O homem que quis matar o tempo

Pouco haverá a fazer: vivemos todos, sem excepção, sob o domínio de Cronos, o Deus-Tempo. O velho Cronos é o mais igualitário dos deuses. Não é esquisito e exerce a sua autoridade, mais ou menos rigorosa, sem olhar a origem social ou geográfica, bens materiais ou qualidades morais. Nada nem ninguém lhe escapa e o que podemos fazer é conservar o que amamos e nos faz a vida melhor e passá-lo a outros para que o perpetuem como possam – a única ilusão que ainda o mistifica.

Tudo se torna ainda mais irónico porque Cronos é uma invenção nossa. Criámo-lo para dar nomes aos dias, para sabermos identificar saídas ou grades. E assim o fazemos, reconhecendo angústias, alegrias e dificuldades. A nossa reacção ao fim que nos é comum também dele deriva: quando alguém parte ainda jovem surpreendemo-nos e choramos mais a perda. “Foi antes do tempo”, lamentamos. Mas que tempo é este? Qual o tempo ideal para se ser, para viver? Ninguém o sabe nem nunca o saberá porque Cronos é flexível, veste cada um de nós de forma diferente e oferece-nos a nossa sentença irreversível de modo desigual e personalizado.
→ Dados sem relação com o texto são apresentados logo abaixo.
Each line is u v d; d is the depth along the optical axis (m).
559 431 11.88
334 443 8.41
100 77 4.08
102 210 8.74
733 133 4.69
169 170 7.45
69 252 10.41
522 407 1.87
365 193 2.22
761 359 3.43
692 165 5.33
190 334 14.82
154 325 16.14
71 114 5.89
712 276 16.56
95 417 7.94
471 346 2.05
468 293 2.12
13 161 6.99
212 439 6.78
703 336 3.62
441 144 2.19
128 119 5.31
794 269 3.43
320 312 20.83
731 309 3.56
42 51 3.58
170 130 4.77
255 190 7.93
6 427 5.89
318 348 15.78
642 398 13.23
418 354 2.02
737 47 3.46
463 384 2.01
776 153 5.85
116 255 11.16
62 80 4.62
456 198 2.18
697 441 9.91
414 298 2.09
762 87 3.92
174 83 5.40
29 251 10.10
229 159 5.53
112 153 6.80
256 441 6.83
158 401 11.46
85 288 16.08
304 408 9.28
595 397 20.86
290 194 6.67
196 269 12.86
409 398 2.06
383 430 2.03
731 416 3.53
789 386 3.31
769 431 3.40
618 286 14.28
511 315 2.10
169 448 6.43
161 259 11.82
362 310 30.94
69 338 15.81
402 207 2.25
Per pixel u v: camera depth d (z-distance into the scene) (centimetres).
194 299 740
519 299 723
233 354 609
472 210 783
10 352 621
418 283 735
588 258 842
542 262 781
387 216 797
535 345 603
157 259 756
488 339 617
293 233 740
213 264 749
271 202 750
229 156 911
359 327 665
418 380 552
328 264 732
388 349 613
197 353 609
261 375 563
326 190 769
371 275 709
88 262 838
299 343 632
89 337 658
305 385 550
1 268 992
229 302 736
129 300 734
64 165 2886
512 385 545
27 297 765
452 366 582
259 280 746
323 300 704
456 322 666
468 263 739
Por esta e outras razões não consigo imaginar nada tão poético e ao mesmo tempo tão utópico como querer matar o tempo, literalmente. A expressão que utilizamos é falsa porque considera o tempo associado a uma actividade; “mataríamos” o tempo pela negação dessa actividade por outra.

Há pouco tempo – cá está – contaram-me a história de Martial Bourdin, um anarquista francês do século XIX. Até aqui, nada de extraordinário, nem mesmo o seu fim trágico, comum a outros como ele por toda a Europa: terá morrido quando os químicos explosivos que transportava para um atentado explodiram prematuramente. Morreu 30 minutos depois da detonação, sem nunca ter revelado o objectivo do atentado. Mas sabemos que Bourdin se dirigia para o Real Observatório de Greenwich, em Londres – lugar onde, desde 1852, se encontra o relógio que determina o chamado Greenwich Mean Time (GMT). A ideia de que este relógio tenha sido o verdadeiro alvo de Bordin é demasiado boa para ser descartada. E é possível: em 1880 o governo britânico declarou que a hora oficial do país seria determinada a partir do GMT – o que, na óptica de um anarquista libertário, seria mais uma prova inaceitável do controlo do governo sobre os cidadãos. Fazer o relógio ir pelos ares seria assim um acto com um fortíssimo simbolismo. O grande escritor Joseph Conrad aproveitou de resto a história de Bourdin para a incluir num dos seus últimos romances, The Secret Agent (1907).

Esta história fascinou-me. Deploro o uso de violência como forma de luta e legitimação política e ideológica, sem excepção; prefiro ficar assim com a ideia de que Bourdin quis matar o tempo, numa tentativa desesperada mas urgente, e dar vida àquelas palavras do Henry IV, de Shakespeare e que já várias vezes por aqui apareceram: “: “But thoughts the slave of life, and life, Time’s fool, /And Time, that takes survey of all the world,/
Must have a stop.”
Escravos de Cronos, sabemos que estamos condenados. Mas como Bourdin façamos com que isso seja uma injustiça.